---------- EXCERPTED DATA ----------
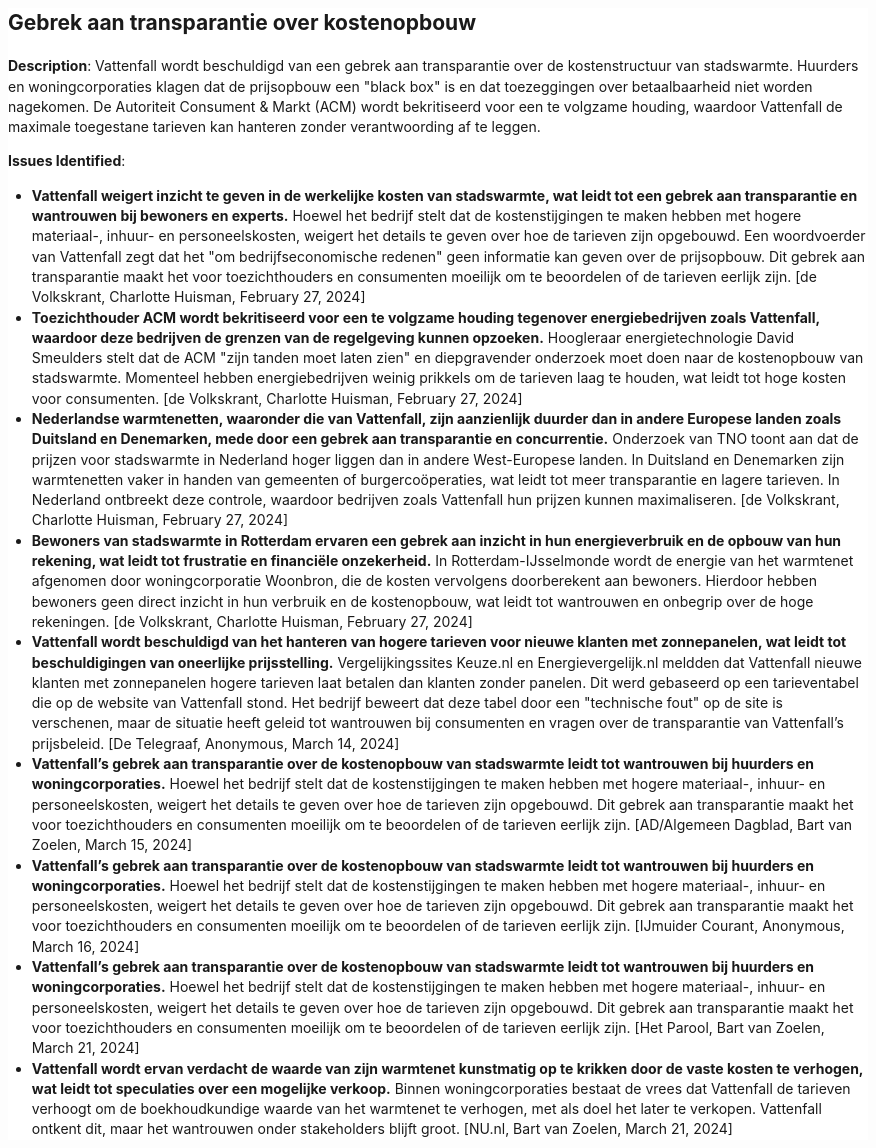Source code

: 
## Gebrek aan transparantie over kostenopbouw
**Description**: Vattenfall wordt beschuldigd van een gebrek aan transparantie over de kostenstructuur van stadswarmte. Huurders en woningcorporaties klagen dat de prijsopbouw een "black box" is en dat toezeggingen over betaalbaarheid niet worden nagekomen. De Autoriteit Consument & Markt (ACM) wordt bekritiseerd voor een te volgzame houding, waardoor Vattenfall de maximale toegestane tarieven kan hanteren zonder verantwoording af te leggen.

**Issues Identified**:
- **Vattenfall weigert inzicht te geven in de werkelijke kosten van stadswarmte, wat leidt tot een gebrek aan transparantie en wantrouwen bij bewoners en experts.** Hoewel het bedrijf stelt dat de kostenstijgingen te maken hebben met hogere materiaal-, inhuur- en personeelskosten, weigert het details te geven over hoe de tarieven zijn opgebouwd. Een woordvoerder van Vattenfall zegt dat het "om bedrijfseconomische redenen" geen informatie kan geven over de prijsopbouw. Dit gebrek aan transparantie maakt het voor toezichthouders en consumenten moeilijk om te beoordelen of de tarieven eerlijk zijn. [de Volkskrant, Charlotte Huisman, February 27, 2024]
- **Toezichthouder ACM wordt bekritiseerd voor een te volgzame houding tegenover energiebedrijven zoals Vattenfall, waardoor deze bedrijven de grenzen van de regelgeving kunnen opzoeken.** Hoogleraar energietechnologie David Smeulders stelt dat de ACM "zijn tanden moet laten zien" en diepgravender onderzoek moet doen naar de kostenopbouw van stadswarmte. Momenteel hebben energiebedrijven weinig prikkels om de tarieven laag te houden, wat leidt tot hoge kosten voor consumenten. [de Volkskrant, Charlotte Huisman, February 27, 2024]
- **Nederlandse warmtenetten, waaronder die van Vattenfall, zijn aanzienlijk duurder dan in andere Europese landen zoals Duitsland en Denemarken, mede door een gebrek aan transparantie en concurrentie.** Onderzoek van TNO toont aan dat de prijzen voor stadswarmte in Nederland hoger liggen dan in andere West-Europese landen. In Duitsland en Denemarken zijn warmtenetten vaker in handen van gemeenten of burgercoöperaties, wat leidt tot meer transparantie en lagere tarieven. In Nederland ontbreekt deze controle, waardoor bedrijven zoals Vattenfall hun prijzen kunnen maximaliseren. [de Volkskrant, Charlotte Huisman, February 27, 2024]
- **Bewoners van stadswarmte in Rotterdam ervaren een gebrek aan inzicht in hun energieverbruik en de opbouw van hun rekening, wat leidt tot frustratie en financiële onzekerheid.** In Rotterdam-IJsselmonde wordt de energie van het warmtenet afgenomen door woningcorporatie Woonbron, die de kosten vervolgens doorberekent aan bewoners. Hierdoor hebben bewoners geen direct inzicht in hun verbruik en de kostenopbouw, wat leidt tot wantrouwen en onbegrip over de hoge rekeningen. [de Volkskrant, Charlotte Huisman, February 27, 2024]
- **Vattenfall wordt beschuldigd van het hanteren van hogere tarieven voor nieuwe klanten met zonnepanelen, wat leidt tot beschuldigingen van oneerlijke prijsstelling.** Vergelijkingssites Keuze.nl en Energievergelijk.nl meldden dat Vattenfall nieuwe klanten met zonnepanelen hogere tarieven laat betalen dan klanten zonder panelen. Dit werd gebaseerd op een tarieventabel die op de website van Vattenfall stond. Het bedrijf beweert dat deze tabel door een "technische fout" op de site is verschenen, maar de situatie heeft geleid tot wantrouwen bij consumenten en vragen over de transparantie van Vattenfall’s prijsbeleid. [De Telegraaf, Anonymous, March 14, 2024]
- **Vattenfall’s gebrek aan transparantie over de kostenopbouw van stadswarmte leidt tot wantrouwen bij huurders en woningcorporaties.** Hoewel het bedrijf stelt dat de kostenstijgingen te maken hebben met hogere materiaal-, inhuur- en personeelskosten, weigert het details te geven over hoe de tarieven zijn opgebouwd. Dit gebrek aan transparantie maakt het voor toezichthouders en consumenten moeilijk om te beoordelen of de tarieven eerlijk zijn. [AD/Algemeen Dagblad, Bart van Zoelen, March 15, 2024]
- **Vattenfall’s gebrek aan transparantie over de kostenopbouw van stadswarmte leidt tot wantrouwen bij huurders en woningcorporaties.** Hoewel het bedrijf stelt dat de kostenstijgingen te maken hebben met hogere materiaal-, inhuur- en personeelskosten, weigert het details te geven over hoe de tarieven zijn opgebouwd. Dit gebrek aan transparantie maakt het voor toezichthouders en consumenten moeilijk om te beoordelen of de tarieven eerlijk zijn. [IJmuider Courant, Anonymous, March 16, 2024]
- **Vattenfall’s gebrek aan transparantie over de kostenopbouw van stadswarmte leidt tot wantrouwen bij huurders en woningcorporaties.** Hoewel het bedrijf stelt dat de kostenstijgingen te maken hebben met hogere materiaal-, inhuur- en personeelskosten, weigert het details te geven over hoe de tarieven zijn opgebouwd. Dit gebrek aan transparantie maakt het voor toezichthouders en consumenten moeilijk om te beoordelen of de tarieven eerlijk zijn. [Het Parool, Bart van Zoelen, March 21, 2024]
- **Vattenfall wordt ervan verdacht de waarde van zijn warmtenet kunstmatig op te krikken door de vaste kosten te verhogen, wat leidt tot speculaties over een mogelijke verkoop.** Binnen woningcorporaties bestaat de vrees dat Vattenfall de tarieven verhoogt om de boekhoudkundige waarde van het warmtenet te verhogen, met als doel het later te verkopen. Vattenfall ontkent dit, maar het wantrouwen onder stakeholders blijft groot. [NU.nl, Bart van Zoelen, March 21, 2024]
----------
Where a picture appears in the data, omit it; restate the rest word for word.

Source code

: 
## Gebrek aan transparantie over kostenopbouw
**Description**: Vattenfall wordt beschuldigd van een gebrek aan transparantie over de kostenstructuur van stadswarmte. Huurders en woningcorporaties klagen dat de prijsopbouw een "black box" is en dat toezeggingen over betaalbaarheid niet worden nagekomen. De Autoriteit Consument & Markt (ACM) wordt bekritiseerd voor een te volgzame houding, waardoor Vattenfall de maximale toegestane tarieven kan hanteren zonder verantwoording af te leggen.

**Issues Identified**:
- **Vattenfall weigert inzicht te geven in de werkelijke kosten van stadswarmte, wat leidt tot een gebrek aan transparantie en wantrouwen bij bewoners en experts.** Hoewel het bedrijf stelt dat de kostenstijgingen te maken hebben met hogere materiaal-, inhuur- en personeelskosten, weigert het details te geven over hoe de tarieven zijn opgebouwd. Een woordvoerder van Vattenfall zegt dat het "om bedrijfseconomische redenen" geen informatie kan geven over de prijsopbouw. Dit gebrek aan transparantie maakt het voor toezichthouders en consumenten moeilijk om te beoordelen of de tarieven eerlijk zijn. [de Volkskrant, Charlotte Huisman, February 27, 2024]
- **Toezichthouder ACM wordt bekritiseerd voor een te volgzame houding tegenover energiebedrijven zoals Vattenfall, waardoor deze bedrijven de grenzen van de regelgeving kunnen opzoeken.** Hoogleraar energietechnologie David Smeulders stelt dat de ACM "zijn tanden moet laten zien" en diepgravender onderzoek moet doen naar de kostenopbouw van stadswarmte. Momenteel hebben energiebedrijven weinig prikkels om de tarieven laag te houden, wat leidt tot hoge kosten voor consumenten. [de Volkskrant, Charlotte Huisman, February 27, 2024]
- **Nederlandse warmtenetten, waaronder die van Vattenfall, zijn aanzienlijk duurder dan in andere Europese landen zoals Duitsland en Denemarken, mede door een gebrek aan transparantie en concurrentie.** Onderzoek van TNO toont aan dat de prijzen voor stadswarmte in Nederland hoger liggen dan in andere West-Europese landen. In Duitsland en Denemarken zijn warmtenetten vaker in handen van gemeenten of burgercoöperaties, wat leidt tot meer transparantie en lagere tarieven. In Nederland ontbreekt deze controle, waardoor bedrijven zoals Vattenfall hun prijzen kunnen maximaliseren. [de Volkskrant, Charlotte Huisman, February 27, 2024]
- **Bewoners van stadswarmte in Rotterdam ervaren een gebrek aan inzicht in hun energieverbruik en de opbouw van hun rekening, wat leidt tot frustratie en financiële onzekerheid.** In Rotterdam-IJsselmonde wordt de energie van het warmtenet afgenomen door woningcorporatie Woonbron, die de kosten vervolgens doorberekent aan bewoners. Hierdoor hebben bewoners geen direct inzicht in hun verbruik en de kostenopbouw, wat leidt tot wantrouwen en onbegrip over de hoge rekeningen. [de Volkskrant, Charlotte Huisman, February 27, 2024]
- **Vattenfall wordt beschuldigd van het hanteren van hogere tarieven voor nieuwe klanten met zonnepanelen, wat leidt tot beschuldigingen van oneerlijke prijsstelling.** Vergelijkingssites Keuze.nl en Energievergelijk.nl meldden dat Vattenfall nieuwe klanten met zonnepanelen hogere tarieven laat betalen dan klanten zonder panelen. Dit werd gebaseerd op een tarieventabel die op de website van Vattenfall stond. Het bedrijf beweert dat deze tabel door een "technische fout" op de site is verschenen, maar de situatie heeft geleid tot wantrouwen bij consumenten en vragen over de transparantie van Vattenfall’s prijsbeleid. [De Telegraaf, Anonymous, March 14, 2024]
- **Vattenfall’s gebrek aan transparantie over de kostenopbouw van stadswarmte leidt tot wantrouwen bij huurders en woningcorporaties.** Hoewel het bedrijf stelt dat de kostenstijgingen te maken hebben met hogere materiaal-, inhuur- en personeelskosten, weigert het details te geven over hoe de tarieven zijn opgebouwd. Dit gebrek aan transparantie maakt het voor toezichthouders en consumenten moeilijk om te beoordelen of de tarieven eerlijk zijn. [AD/Algemeen Dagblad, Bart van Zoelen, March 15, 2024]
- **Vattenfall’s gebrek aan transparantie over de kostenopbouw van stadswarmte leidt tot wantrouwen bij huurders en woningcorporaties.** Hoewel het bedrijf stelt dat de kostenstijgingen te maken hebben met hogere materiaal-, inhuur- en personeelskosten, weigert het details te geven over hoe de tarieven zijn opgebouwd. Dit gebrek aan transparantie maakt het voor toezichthouders en consumenten moeilijk om te beoordelen of de tarieven eerlijk zijn. [IJmuider Courant, Anonymous, March 16, 2024]
- **Vattenfall’s gebrek aan transparantie over de kostenopbouw van stadswarmte leidt tot wantrouwen bij huurders en woningcorporaties.** Hoewel het bedrijf stelt dat de kostenstijgingen te maken hebben met hogere materiaal-, inhuur- en personeelskosten, weigert het details te geven over hoe de tarieven zijn opgebouwd. Dit gebrek aan transparantie maakt het voor toezichthouders en consumenten moeilijk om te beoordelen of de tarieven eerlijk zijn. [Het Parool, Bart van Zoelen, March 21, 2024]
- **Vattenfall wordt ervan verdacht de waarde van zijn warmtenet kunstmatig op te krikken door de vaste kosten te verhogen, wat leidt tot speculaties over een mogelijke verkoop.** Binnen woningcorporaties bestaat de vrees dat Vattenfall de tarieven verhoogt om de boekhoudkundige waarde van het warmtenet te verhogen, met als doel het later te verkopen. Vattenfall ontkent dit, maar het wantrouwen onder stakeholders blijft groot. [NU.nl, Bart van Zoelen, March 21, 2024]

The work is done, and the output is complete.